Work to complete:
Reproduce the text in the data below line for line, keeping every character and line break unchanged, and leave the pictures out of your answer.
Data for this exercise below:
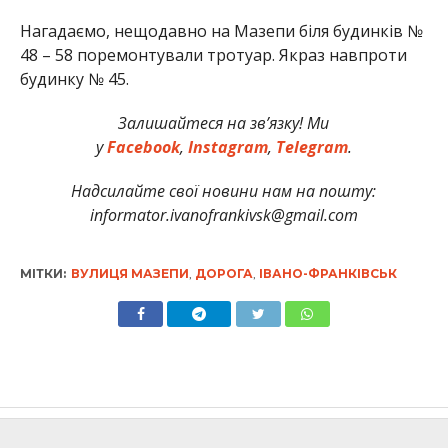
Нагадаємо, нещодавно на Мазепи біля будинків №
48 – 58 поремонтували тротуар. Якраз навпроти
будинку № 45.
Залишайтеся на зв’язку! Ми
у
Facebook
,
Instagram
,
Telegram
.
Надсилайте свої новини нам на пошту:
informator.ivanofrankivsk@gmail.com
МІТКИ:
ВУЛИЦЯ МАЗЕПИ
,
ДОРОГА
,
ІВАНО-ФРАНКІВСЬК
End of Data for this exercise.
Response area:
Нагадаємо, нещодавно на Мазепи біля будинків №
48 – 58 поремонтували тротуар. Якраз навпроти
будинку № 45.
Залишайтеся на зв’язку! Ми
у
Facebook
,
Instagram
,
Telegram
.
Надсилайте свої новини нам на пошту:
informator.ivanofrankivsk@gmail.com
МІТКИ:
ВУЛИЦЯ МАЗЕПИ
,
ДОРОГА
,
ІВАНО-ФРАНКІВСЬК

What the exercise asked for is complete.